**CONSIGNE 1**
Reprenez à l'identique les lignes de l'ensemble des enregistrements ci-dessous, sans inclure les images dans votre réponse.

**TEXTE EXTRAIT**
La flexibilité nécessaire pour tenir compte de l’évolution rapide de ce nouveau type de véhicules ne justifie pas davantage que ces véhicules soient exonérés de l’obligation d’assurance simplement en raison de la vitesse autonome maximale et en raison du fait qu’ils ne sont pas considérés comme des cyclomoteurs classe A. En effet, cette évolution rapide complique également les prévisions, par exemple, en matière de masse de nouveaux véhicules de ce genre et, en général, en matière de risques d’accident de roulage.

La Cour dit alors pour droit que :

L’article 2bis, alinéa 1er, de la loi du 21 novembre 1989 « relative à l’assurance obligatoire de la responsabilité en matière de véhicules automoteurs », tel qu’il a été inséré par l’article 43 de la loi du 2 mai 2019 « portant dispositions diverses en matière d’économie », viole les articles 10 et 11 de la Constitution, en ce qu’il dispose que les véhicules automoteurs visés à l’article 1er, alinéa 1er, qui, par la force mécanique, ne dépassent pas 25 km/h, sont exonérés de l’obligation d’assurance visée à l’article 2, § 1er, de la loi du 21 novembre 1989 précitée, sans prendre en considération la masse de ces véhicules automoteurs.

Les enseignements de cet Arrêt ne sont pas aisés.

Rappelons d’abord les effets d’un arrêt rendu sur question préjudicielle. La juridiction qui a posé la question préjudicielle, ainsi que toute autre juridiction appelée à statuer dans la même affaire (par exemple, en degré d’appel), est tenue, pour la solution du litige à l’occasion duquel a été posée la question préjudicielle, de se conformer à la réponse donnée par la Cour.

Si la Cour a constaté une violation, la norme législative subsiste dans l’ordre juridique.

**ENREGISTREMENTS LISTÉS**
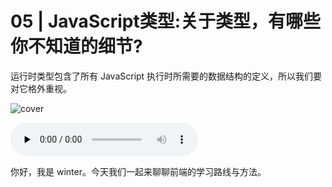 # 05 | JavaScript类型:关于类型，有哪些你不知道的细节?

运行时类型包含了所有 JavaScript 执行时所需要的数据结构的定义，所以我们要对它格外重视。

![cover](https://static001.geekbang.org/resource/image/82/af/823ef28a64096b4ffce19bca16a573af.jpg)

<audio id="audio" controls="" preload="none">
    <source id="mp3" src="/mp3/05.mp3">
</audio>

你好，我是 winter。今天我们一起来聊聊前端的学习路线与方法。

**CONSIGNE 2**
Dupliquez mot pour mot le passage du texte extrait qui va de « La Cour dit » jusqu'à « ces véhicules automoteurs. » inclus.

**RÉPONSE RÉDIGÉE 1**
 # 05 | JavaScript类型:关于类型，有哪些你不知道的细节?

运行时类型包含了所有 JavaScript 执行时所需要的数据结构的定义，所以我们要对它格外重视。

![cover](https://static001.geekbang.org/resource/image/82/af/823ef28a64096b4ffce19bca16a573af.jpg)

<audio id="audio" controls="" preload="none">
    <source id="mp3" src="/mp3/05.mp3">
</audio>

你好，我是 winter。今天我们一起来聊聊前端的学习路线与方法。

**RÉPONSE RÉDIGÉE 2**
La Cour dit alors pour droit que :

L’article 2bis, alinéa 1er, de la loi du 21 novembre 1989 « relative à l’assurance obligatoire de la responsabilité en matière de véhicules automoteurs », tel qu’il a été inséré par l’article 43 de la loi du 2 mai 2019 « portant dispositions diverses en matière d’économie », viole les articles 10 et 11 de la Constitution, en ce qu’il dispose que les véhicules automoteurs visés à l’article 1er, alinéa 1er, qui, par la force mécanique, ne dépassent pas 25 km/h, sont exonérés de l’obligation d’assurance visée à l’article 2, § 1er, de la loi du 21 novembre 1989 précitée, sans prendre en considération la masse de ces véhicules automoteurs.